Cricket administrators and politics to be blamed for this situation, says former cricketer Sidath Wettimuny

Cricket administrators and politics to be blamed for this situation, says former cricketer Sidath Wettimuny

Sri Lanka has been whitewashed in both Test and ODI series by India.

Sri Lanka's sports minister Navin Dissanayake
Former Sri Lanka cricketer Sidath Wettimuny. AFP PHOTO/ LAKRUWAN WANNIARACHCHI (Photo credit should read LAKRUWAN WANNIARACHCHI/AFP/Getty Images)

Former Sri Lanka cricketer Sidath Wettimuny has blamed Sri Lanka cricket’s top brass and its politics for the situation their cricket is in. Sri Lanka cricket is in a state of flux for a long time now. The controversies and injuries to the players have not done any good as the team is not doing well in recent times.

Sri Lanka, after losing the ODI series to Zimbabwe, has lost Test and ODI series against India. The way they have lost has been the concern for many now. The team didn’t even put up a fight in any of the games and were beaten comprehensively by India. The team will play a one-off T20I against the visitors to conclude an embarrassing home season.

We must sort out the first class structure first

In an interview to Hindustan Times, Sidath Wettimuny spoke about the current situation of Sri Lanka cricket and the need to overcome the situation. He was of the opinion that the team can do well with the current crop of the players as well but there has to be some discipline. He also said that the first-class structure has to be improved to bring up more talented players, something which legend Sangakkara had pointed out too.
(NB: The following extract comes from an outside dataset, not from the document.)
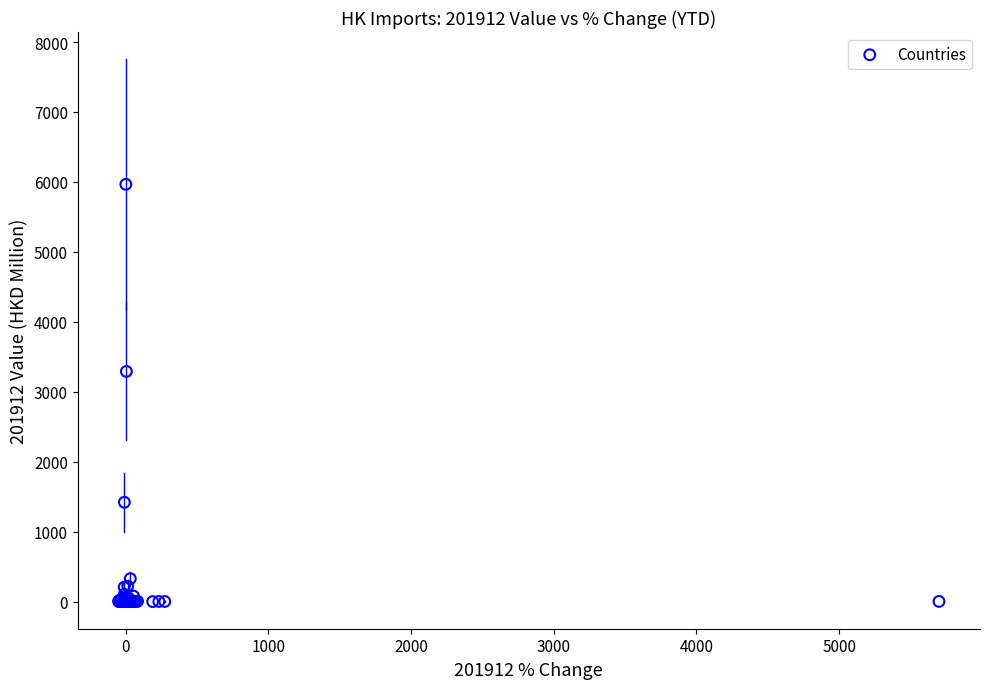

What Y value in the scatter plot is closest to 2982?

3290.4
“I don’t know whether there can be a quick fix. I am sure we can bounce back, We’ve talent, we just need to bring in a lot more discipline with positive thinking. I’m sure we can do a lot better even with the current crop of players given the right environment and right conditions, except that there is so much instability, interference. We must sort out our first-class structure. Some of us have been shouting about it for a long time. We have been sitting on our laurels thinking we won a World Cup in 1996. We think club cricket can do what it takes,” he said.
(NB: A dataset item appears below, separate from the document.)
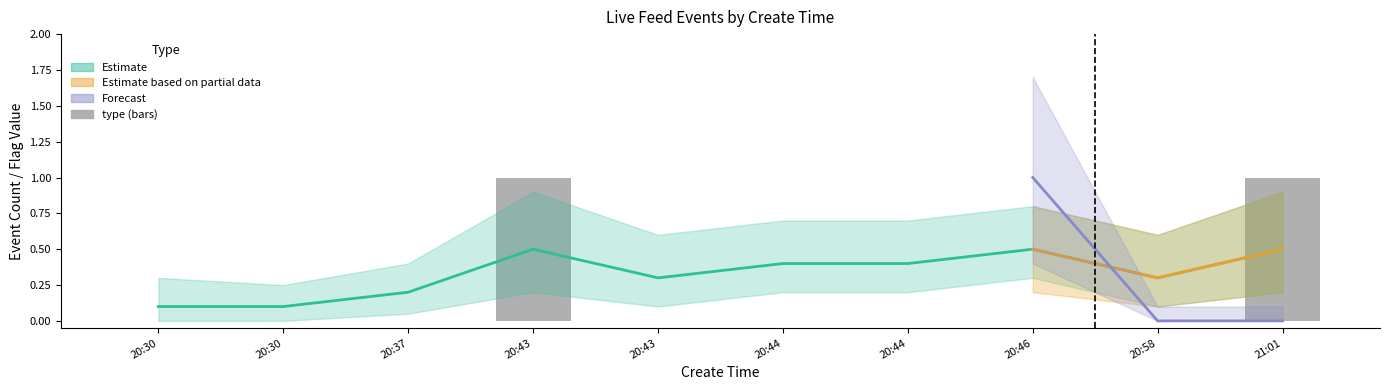

Reading left to right, extract all data points from this chart.

0	0	0	1	0	0	0	0	0	1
Wettimuny also pointed out that other countries have improved immensely in the period when Sri Lanka cricket has done nothing. He urged for the club cricket to improve soon. “But if you look at cricket all over the world, they have progressed while we have done absolutely nothing. We have in fact diluted our club cricket, expanding it from 14 clubs to 24 clubs. Our club cricket is played over three days. Some of these matches don’t even last that long. How could you expect our cricketers to get the kind of exposure and experience they need to play international cricket?”, he added.

The former SL batsman blamed club cricket administrators a lot for this current situation. He believes that club cricket never allowed state cricket in and that is why Sri Lanka cricket is in the flux at the moment.

“I blame the club cricket administrators a lot. They have always had this belief there is nothing bigger than club cricket and there should be nothing more than club cricket. I was the chairman of the interim committee. We wanted to bring in state cricket, Mahela Jayawardene had spoken about it, to bring in the necessary infrastructure, people that need to be in place, etc. But as soon as we left (Jan 2016) it was thrown out of the window. This keeps repeatedly happening,” the 61-year-old said.

Wettimuny stressed on the need to change the system and take politics out of the game to improve the condition of cricket in the country. “I have been saying for the last five years before long Bangladesh will overtake us. We are in a bad situation and we need to reverse this fast. But I don’t think any of that will happen until we change the constitution and end the politics. But we have 147 votes. There are 46 votes in India and your Supreme Court has told (BCCI) to bring it down to 30. That tells you the story. We have clubs that have two votes, and they don’t even play cricket,” Sidath Wettimuny concluded.